WHAT YOU SHOULD DO
Please determine how many lines of the material include the word "EYELID", and respond with nothing but that number.

RECORDS SUPPLIED
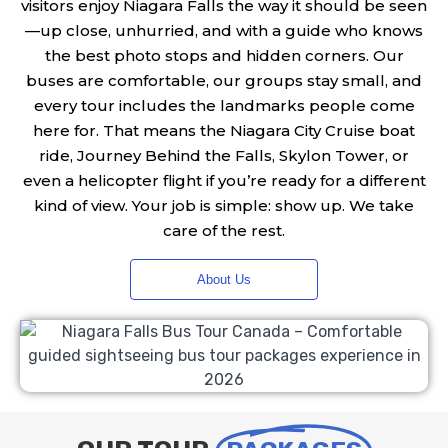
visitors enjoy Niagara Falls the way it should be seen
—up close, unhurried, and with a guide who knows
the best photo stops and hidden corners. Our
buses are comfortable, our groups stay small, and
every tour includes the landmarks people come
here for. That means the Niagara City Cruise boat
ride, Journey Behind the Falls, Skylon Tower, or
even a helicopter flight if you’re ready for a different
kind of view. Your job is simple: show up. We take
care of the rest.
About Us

--

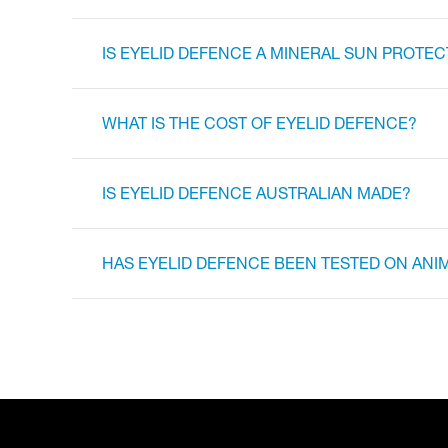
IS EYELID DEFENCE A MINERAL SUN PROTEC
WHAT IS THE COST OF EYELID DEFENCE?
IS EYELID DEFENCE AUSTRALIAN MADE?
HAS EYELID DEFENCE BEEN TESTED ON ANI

==

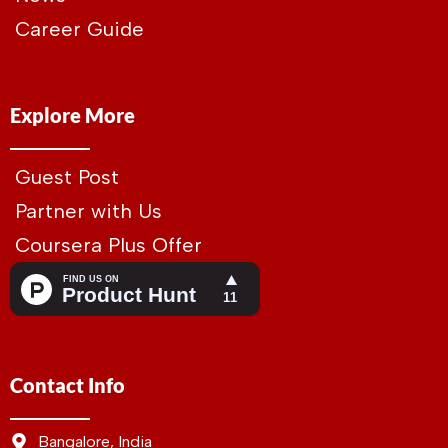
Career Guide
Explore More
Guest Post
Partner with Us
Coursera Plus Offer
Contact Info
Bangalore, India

YOUR RESPONSE
4